** Page extract follows **
You know, we are working on the rule of six senators to come by. You know, he's very kind and it's better here. And, uh, I think probably it would be best to say a few words of autobiography before I start. I've been a monk since I was just a young guy, since 1956. We were a typical Benedictine monastery, American Benedictine monastery up until 1971 or so when we had to close our school.
[01:17]
We're the only monastery in our congregation now without a school. which caused, you know, quite a bit of disruption in the community, I suppose. For some people it was the end of their life, and for me it was the beginning of my life, because I found schoolwork rather constricting. I couldn't make trips to upper New York State. And at that time I was able to get away to school in Europe and to specialize in monastic studies. I had the good fortune of working with people like Bogoy and Gribamont and Leroy and so forth at San Anselmo. Since that time, well, since 1982, I've been the editor of the Review and that takes about a third of my time, I suppose.
** End of Page extract **
What to work on:
[A] According to the talk transcript, since what year has the speaker been the editor of the Review?
[B] Please copy the talk transcript word for word from "You know, we" up to and including "close our school.".
The data here plays no part in this work.
** Material supplied follows **
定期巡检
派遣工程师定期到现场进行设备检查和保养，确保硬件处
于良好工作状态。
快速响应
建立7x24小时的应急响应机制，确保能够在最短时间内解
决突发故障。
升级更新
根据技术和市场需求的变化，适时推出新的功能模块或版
** End of Material supplied **
** Material supplied follows **
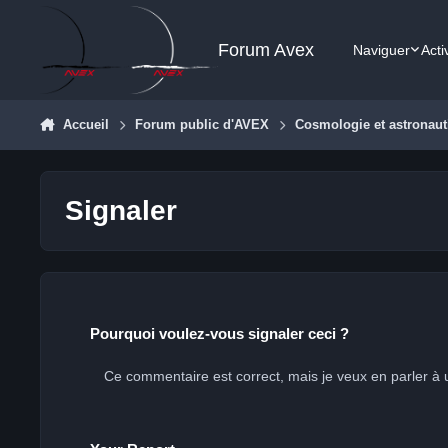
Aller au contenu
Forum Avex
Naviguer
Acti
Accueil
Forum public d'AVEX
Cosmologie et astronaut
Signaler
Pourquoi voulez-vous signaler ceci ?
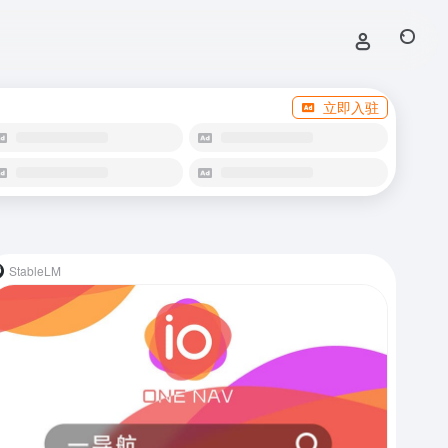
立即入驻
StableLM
** End of Material supplied **
** Material supplied follows **
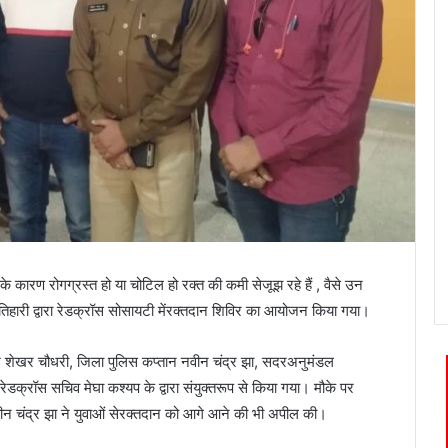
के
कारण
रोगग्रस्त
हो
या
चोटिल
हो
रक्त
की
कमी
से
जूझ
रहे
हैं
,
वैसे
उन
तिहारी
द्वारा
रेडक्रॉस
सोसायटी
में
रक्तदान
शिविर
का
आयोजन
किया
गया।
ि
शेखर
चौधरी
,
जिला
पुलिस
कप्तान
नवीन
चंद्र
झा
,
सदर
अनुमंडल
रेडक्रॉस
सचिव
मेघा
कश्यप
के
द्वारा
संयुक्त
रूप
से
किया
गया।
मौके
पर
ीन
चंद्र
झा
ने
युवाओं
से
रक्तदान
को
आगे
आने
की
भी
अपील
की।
** End of Material supplied **
Numbered responses:
[A] Since 1982.

[B]
You know, we are working on the rule of six senators to come by. You know, he's very kind and it's better here. And, uh, I think probably it would be best to say a few words of autobiography before I start. I've been a monk since I was just a young guy, since 1956. We were a typical Benedictine monastery, American Benedictine monastery up until 1971 or so when we had to close our school.